Few horsemen have mastered the 13⁄16-mile Preakness the way Lukas has, winning Pimlico Race Course's classic five times. If Titletown Five ends up being Preakness win No. 6 for the 77-year-old icon, it will go down as one of his more remarkable training feats.
Owned by a partnership that includes NFL Hall of Famer Paul Hornung — as well as Lukas himself — Titletown Five is a handsome mover on the track but is still working on getting his fluid strides to overcome his rivals. Titletown Five broke his maiden fourth time out by 9 lengths at Churchill Downs last October but has lost three straight since, including a ninth-place finish in the Louisiana Derby and a fourth-place effort in the Derby Trial.
Though the dark bay colt has been on or near the lead in all of his seven career starts, Lukas has plans to "take something off his fastball" for Saturday.

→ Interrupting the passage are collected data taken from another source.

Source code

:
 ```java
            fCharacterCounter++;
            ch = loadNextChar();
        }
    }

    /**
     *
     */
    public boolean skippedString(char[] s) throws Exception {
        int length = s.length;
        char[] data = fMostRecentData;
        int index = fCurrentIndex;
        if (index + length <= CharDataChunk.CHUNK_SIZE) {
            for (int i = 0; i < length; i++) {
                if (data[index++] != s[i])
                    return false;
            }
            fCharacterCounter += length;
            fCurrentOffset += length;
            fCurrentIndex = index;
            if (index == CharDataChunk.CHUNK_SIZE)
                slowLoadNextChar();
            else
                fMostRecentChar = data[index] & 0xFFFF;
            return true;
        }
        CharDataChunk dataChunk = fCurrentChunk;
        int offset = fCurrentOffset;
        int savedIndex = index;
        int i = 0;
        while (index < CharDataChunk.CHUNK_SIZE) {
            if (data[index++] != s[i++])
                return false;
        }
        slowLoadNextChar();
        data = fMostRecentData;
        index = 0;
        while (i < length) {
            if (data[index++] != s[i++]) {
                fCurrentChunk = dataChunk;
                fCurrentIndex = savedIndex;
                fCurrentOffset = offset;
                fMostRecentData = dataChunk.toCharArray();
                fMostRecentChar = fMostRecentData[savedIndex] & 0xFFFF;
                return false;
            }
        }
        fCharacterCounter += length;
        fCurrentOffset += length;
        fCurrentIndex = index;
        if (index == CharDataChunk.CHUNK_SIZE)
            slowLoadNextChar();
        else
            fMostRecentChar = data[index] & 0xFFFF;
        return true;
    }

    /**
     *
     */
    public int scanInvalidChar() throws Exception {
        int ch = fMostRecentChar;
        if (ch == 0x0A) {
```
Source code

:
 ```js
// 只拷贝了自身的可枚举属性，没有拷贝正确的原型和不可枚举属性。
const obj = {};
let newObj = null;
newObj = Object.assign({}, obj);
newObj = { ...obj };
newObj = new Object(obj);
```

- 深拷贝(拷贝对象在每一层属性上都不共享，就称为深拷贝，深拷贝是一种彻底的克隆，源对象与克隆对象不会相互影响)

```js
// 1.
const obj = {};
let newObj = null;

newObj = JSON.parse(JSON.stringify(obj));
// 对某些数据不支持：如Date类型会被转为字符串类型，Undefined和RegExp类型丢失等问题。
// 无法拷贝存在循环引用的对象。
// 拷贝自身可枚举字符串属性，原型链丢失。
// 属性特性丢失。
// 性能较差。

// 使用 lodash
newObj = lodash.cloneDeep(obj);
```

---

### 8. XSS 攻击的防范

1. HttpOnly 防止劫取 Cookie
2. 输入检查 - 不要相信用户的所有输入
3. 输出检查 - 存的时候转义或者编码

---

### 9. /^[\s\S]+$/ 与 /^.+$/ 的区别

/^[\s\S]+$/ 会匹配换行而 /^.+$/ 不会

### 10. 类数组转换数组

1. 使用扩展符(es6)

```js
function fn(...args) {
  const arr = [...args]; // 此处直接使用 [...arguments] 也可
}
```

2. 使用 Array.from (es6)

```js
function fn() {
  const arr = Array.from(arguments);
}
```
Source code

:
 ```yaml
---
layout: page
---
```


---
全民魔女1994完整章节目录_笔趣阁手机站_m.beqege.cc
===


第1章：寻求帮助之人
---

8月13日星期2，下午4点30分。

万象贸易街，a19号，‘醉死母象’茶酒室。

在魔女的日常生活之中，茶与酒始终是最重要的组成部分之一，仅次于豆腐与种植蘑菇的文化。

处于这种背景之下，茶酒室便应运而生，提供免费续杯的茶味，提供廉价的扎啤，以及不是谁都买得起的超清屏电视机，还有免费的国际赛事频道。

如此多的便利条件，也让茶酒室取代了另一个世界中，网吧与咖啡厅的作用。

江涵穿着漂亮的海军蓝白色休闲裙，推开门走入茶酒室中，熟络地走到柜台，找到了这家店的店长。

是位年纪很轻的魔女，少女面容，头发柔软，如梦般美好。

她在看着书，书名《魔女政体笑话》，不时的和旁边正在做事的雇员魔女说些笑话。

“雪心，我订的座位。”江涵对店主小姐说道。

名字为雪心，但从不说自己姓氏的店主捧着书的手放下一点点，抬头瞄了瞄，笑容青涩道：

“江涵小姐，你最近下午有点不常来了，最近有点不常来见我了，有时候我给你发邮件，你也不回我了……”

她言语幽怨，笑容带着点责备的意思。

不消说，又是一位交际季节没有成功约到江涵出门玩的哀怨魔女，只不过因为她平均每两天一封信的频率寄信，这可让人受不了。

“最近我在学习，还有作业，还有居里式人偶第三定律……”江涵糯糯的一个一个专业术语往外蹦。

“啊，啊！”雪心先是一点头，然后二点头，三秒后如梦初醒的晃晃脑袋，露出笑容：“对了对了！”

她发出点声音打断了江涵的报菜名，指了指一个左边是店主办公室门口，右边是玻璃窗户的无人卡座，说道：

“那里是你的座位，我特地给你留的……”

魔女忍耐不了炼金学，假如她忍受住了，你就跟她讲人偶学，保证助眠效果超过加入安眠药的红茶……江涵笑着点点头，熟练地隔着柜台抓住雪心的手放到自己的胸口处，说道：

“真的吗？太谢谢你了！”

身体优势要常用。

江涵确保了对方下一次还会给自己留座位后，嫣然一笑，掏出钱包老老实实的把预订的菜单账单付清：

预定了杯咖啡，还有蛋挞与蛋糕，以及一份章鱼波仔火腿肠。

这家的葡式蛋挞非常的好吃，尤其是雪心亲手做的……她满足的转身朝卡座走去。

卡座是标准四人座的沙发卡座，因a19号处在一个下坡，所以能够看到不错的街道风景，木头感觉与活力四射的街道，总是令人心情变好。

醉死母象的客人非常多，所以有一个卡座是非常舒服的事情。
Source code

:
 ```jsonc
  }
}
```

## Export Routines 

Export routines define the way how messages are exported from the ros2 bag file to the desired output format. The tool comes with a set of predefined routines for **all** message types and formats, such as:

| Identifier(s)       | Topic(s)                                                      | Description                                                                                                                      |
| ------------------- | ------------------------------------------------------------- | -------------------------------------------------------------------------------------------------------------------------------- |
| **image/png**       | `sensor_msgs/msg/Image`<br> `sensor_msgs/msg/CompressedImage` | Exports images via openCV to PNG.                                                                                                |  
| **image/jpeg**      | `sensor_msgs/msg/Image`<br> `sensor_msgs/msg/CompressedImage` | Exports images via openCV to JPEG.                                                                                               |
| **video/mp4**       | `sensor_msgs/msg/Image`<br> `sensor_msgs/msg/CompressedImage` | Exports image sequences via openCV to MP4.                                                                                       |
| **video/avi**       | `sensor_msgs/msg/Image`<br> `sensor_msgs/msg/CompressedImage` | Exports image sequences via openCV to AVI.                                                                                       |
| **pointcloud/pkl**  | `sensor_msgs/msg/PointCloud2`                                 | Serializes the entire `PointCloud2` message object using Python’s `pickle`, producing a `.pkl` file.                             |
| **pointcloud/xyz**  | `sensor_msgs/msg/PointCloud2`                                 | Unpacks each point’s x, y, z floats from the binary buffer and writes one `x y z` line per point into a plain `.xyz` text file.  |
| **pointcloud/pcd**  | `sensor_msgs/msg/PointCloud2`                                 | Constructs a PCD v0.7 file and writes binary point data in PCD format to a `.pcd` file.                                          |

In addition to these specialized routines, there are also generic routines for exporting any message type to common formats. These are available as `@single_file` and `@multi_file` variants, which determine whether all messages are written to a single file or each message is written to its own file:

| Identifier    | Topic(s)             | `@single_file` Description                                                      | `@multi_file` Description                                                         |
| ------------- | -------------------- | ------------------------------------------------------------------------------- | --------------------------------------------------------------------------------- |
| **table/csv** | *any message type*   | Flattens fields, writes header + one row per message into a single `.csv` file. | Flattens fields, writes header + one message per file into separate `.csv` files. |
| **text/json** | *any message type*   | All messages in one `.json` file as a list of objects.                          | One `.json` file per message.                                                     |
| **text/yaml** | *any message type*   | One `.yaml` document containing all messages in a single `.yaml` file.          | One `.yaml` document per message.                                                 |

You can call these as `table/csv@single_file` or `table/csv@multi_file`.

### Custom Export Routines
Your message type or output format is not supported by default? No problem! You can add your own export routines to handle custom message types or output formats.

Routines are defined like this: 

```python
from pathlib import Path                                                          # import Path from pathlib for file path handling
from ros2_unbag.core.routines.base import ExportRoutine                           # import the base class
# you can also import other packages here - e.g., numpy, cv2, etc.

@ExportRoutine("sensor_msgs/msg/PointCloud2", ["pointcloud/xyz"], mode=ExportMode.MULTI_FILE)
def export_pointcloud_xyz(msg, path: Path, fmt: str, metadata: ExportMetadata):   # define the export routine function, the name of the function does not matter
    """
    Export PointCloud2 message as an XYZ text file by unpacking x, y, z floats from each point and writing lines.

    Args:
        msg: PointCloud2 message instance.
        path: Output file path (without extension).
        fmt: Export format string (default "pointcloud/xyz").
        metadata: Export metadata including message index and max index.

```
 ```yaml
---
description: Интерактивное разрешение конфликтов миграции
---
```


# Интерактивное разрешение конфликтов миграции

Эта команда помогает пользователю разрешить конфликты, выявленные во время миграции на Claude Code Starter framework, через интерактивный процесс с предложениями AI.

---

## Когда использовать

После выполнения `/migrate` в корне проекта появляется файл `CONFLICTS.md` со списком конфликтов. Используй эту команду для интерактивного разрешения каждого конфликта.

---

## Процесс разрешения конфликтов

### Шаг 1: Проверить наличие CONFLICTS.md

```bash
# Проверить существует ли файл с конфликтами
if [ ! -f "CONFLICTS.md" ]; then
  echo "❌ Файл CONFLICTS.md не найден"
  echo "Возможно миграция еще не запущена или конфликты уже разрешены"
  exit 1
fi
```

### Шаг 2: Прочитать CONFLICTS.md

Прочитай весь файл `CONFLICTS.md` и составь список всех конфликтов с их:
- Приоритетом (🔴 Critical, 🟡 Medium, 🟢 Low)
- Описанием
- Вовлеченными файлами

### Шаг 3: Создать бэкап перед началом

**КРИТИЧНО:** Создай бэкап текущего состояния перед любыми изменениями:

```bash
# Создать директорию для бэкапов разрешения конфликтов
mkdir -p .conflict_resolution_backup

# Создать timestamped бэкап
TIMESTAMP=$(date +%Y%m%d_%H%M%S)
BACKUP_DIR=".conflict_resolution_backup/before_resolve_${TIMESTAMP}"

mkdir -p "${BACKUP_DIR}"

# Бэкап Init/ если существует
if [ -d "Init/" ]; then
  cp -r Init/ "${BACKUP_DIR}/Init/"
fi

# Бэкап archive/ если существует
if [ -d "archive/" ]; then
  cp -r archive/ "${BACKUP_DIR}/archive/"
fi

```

Julien Leparoux will be aboard the colt for the first time in an effort to leave Titletown Five with something more in the tank.
"His last two races they put him into the race too much," Lukas said. "I'd like to see him relax about 3-4 lengths off (the pace). I don't think he'll be on the lead and I really don't want him on the lead, either. He's not as one-dimensional as his form is going to show him to be.
"He's a more talented horse than you people realize. Given the right scenario and the right ride he's pretty darn talented."
A Shug by any other name
Programs and media guides may list him by his given name Claude R. McGaughey III, but if there was a time when the trainer of Kentucky Derby winner Orb answered to anything other than Shug, he can't recall.
When asked how his adopted moniker came about, however, the Hall of Famer revealed Wednesday that 62 years in, he's still not sure how his nickname originated.
"I have no idea. I'm a "the third" so they had to call me something, but I've never really had a definitive answer from anybody," McGaughey said. "But it wasn't (shortened from) 'Sugar.' I know that."